• **STATED TASK**
Copy the records below line for line, with no changes.

-*-

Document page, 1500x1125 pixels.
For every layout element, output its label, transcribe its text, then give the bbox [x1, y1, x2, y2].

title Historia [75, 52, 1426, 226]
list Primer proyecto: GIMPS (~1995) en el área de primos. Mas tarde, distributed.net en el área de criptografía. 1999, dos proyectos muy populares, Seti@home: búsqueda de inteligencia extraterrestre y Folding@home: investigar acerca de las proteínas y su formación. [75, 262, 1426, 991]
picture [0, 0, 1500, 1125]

-*-

• **RESPONSE TO THIS TASK**
Document page, 1500x1125 pixels.
For every layout element, output its label, transcribe its text, then give the bbox [x1, y1, x2, y2].

title Historia [75, 52, 1426, 226]
list Primer proyecto: GIMPS (~1995) en el área de primos. Mas tarde, distributed.net en el área de criptografía. 1999, dos proyectos muy populares, Seti@home: búsqueda de inteligencia extraterrestre y Folding@home: investigar acerca de las proteínas y su formación. [75, 262, 1426, 991]
picture [0, 0, 1500, 1125]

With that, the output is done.